» EXERCISE
Could you render the lines of the records below, from the line with "collection date: 1928-04-05" up to and including the line with "collectors: K. Whited", as a JSON list of strings, one string per line and blank lines omitted?

--- BEGIN ---

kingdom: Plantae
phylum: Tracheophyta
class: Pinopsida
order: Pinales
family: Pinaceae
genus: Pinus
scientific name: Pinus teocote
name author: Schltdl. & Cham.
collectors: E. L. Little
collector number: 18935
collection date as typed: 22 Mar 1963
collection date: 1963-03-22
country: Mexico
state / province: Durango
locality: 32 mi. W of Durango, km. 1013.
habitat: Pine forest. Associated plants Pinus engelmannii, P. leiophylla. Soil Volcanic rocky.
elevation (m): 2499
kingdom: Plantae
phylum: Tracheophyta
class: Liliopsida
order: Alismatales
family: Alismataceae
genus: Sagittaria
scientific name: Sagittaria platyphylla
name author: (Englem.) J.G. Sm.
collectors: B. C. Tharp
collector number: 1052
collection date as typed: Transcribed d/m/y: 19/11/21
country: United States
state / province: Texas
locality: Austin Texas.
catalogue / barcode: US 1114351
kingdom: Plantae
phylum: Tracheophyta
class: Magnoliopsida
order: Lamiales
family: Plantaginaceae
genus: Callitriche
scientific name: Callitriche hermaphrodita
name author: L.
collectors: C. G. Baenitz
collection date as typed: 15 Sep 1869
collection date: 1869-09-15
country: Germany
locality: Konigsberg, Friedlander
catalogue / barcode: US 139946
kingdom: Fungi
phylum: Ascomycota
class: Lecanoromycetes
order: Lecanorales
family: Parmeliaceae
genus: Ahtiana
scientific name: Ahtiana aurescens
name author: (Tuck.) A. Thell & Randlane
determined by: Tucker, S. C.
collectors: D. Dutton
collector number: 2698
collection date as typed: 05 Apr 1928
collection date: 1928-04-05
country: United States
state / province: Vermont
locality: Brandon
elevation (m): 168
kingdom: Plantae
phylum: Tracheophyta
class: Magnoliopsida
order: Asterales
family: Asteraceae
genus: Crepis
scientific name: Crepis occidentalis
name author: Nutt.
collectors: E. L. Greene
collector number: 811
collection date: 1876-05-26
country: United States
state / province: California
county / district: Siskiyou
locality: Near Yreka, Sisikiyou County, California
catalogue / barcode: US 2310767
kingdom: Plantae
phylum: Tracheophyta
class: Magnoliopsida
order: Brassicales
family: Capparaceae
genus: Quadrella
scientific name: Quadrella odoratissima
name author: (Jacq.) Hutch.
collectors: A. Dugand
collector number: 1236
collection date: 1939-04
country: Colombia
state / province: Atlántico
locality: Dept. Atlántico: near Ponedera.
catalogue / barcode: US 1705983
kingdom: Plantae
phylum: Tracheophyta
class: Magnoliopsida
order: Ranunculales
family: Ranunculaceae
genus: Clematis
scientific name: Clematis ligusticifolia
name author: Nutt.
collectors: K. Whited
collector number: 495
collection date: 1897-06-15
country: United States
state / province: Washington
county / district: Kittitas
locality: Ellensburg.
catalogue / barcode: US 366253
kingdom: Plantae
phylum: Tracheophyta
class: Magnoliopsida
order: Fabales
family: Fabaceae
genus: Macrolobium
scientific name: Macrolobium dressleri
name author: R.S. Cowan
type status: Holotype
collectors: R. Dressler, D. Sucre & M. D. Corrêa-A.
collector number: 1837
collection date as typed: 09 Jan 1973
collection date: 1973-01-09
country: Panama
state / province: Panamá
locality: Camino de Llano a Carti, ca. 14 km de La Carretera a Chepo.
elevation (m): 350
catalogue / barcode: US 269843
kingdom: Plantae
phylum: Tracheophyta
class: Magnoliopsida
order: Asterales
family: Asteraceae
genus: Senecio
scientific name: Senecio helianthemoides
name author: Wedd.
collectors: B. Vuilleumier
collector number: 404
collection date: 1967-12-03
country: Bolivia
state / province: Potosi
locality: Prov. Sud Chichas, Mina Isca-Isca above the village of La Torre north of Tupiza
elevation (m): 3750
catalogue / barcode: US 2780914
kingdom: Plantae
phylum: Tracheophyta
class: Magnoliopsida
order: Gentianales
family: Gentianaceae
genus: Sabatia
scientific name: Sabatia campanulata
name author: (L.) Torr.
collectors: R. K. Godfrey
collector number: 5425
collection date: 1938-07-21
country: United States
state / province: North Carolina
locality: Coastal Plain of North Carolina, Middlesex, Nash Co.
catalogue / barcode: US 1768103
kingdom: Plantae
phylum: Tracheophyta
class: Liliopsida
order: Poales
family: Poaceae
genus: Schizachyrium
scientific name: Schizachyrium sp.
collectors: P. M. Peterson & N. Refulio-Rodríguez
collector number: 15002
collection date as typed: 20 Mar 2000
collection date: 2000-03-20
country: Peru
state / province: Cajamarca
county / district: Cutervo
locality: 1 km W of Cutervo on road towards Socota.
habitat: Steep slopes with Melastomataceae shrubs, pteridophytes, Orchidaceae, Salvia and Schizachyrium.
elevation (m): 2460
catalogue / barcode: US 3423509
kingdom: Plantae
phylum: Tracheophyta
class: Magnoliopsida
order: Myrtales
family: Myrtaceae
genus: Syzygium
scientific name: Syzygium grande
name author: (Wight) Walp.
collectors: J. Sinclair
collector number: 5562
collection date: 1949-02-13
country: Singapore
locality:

--- END ---

» SOLUTION
[
  "collection date: 1928-04-05",
  "country: United States",
  "state / province: Vermont",
  "locality: Brandon",
  "elevation (m): 168",
  "kingdom: Plantae",
  "phylum: Tracheophyta",
  "class: Magnoliopsida",
  "order: Asterales",
  "family: Asteraceae",
  "genus: Crepis",
  "scientific name: Crepis occidentalis",
  "name author: Nutt.",
  "collectors: E. L. Greene",
  "collector number: 811",
  "collection date: 1876-05-26",
  "country: United States",
  "state / province: California",
  "county / district: Siskiyou",
  "locality: Near Yreka, Sisikiyou County, California",
  "catalogue / barcode: US 2310767",
  "kingdom: Plantae",
  "phylum: Tracheophyta",
  "class: Magnoliopsida",
  "order: Brassicales",
  "family: Capparaceae",
  "genus: Quadrella",
  "scientific name: Quadrella odoratissima",
  "name author: (Jacq.) Hutch.",
  "collectors: A. Dugand",
  "collector number: 1236",
  "collection date: 1939-04",
  "country: Colombia",
  "state / province: Atlántico",
  "locality: Dept. Atlántico: near Ponedera.",
  "catalogue / barcode: US 1705983",
  "kingdom: Plantae",
  "phylum: Tracheophyta",
  "class: Magnoliopsida",
  "order: Ranunculales",
  "family: Ranunculaceae",
  "genus: Clematis",
  "scientific name: Clematis ligusticifolia",
  "name author: Nutt.",
  "collectors: K. Whited"
]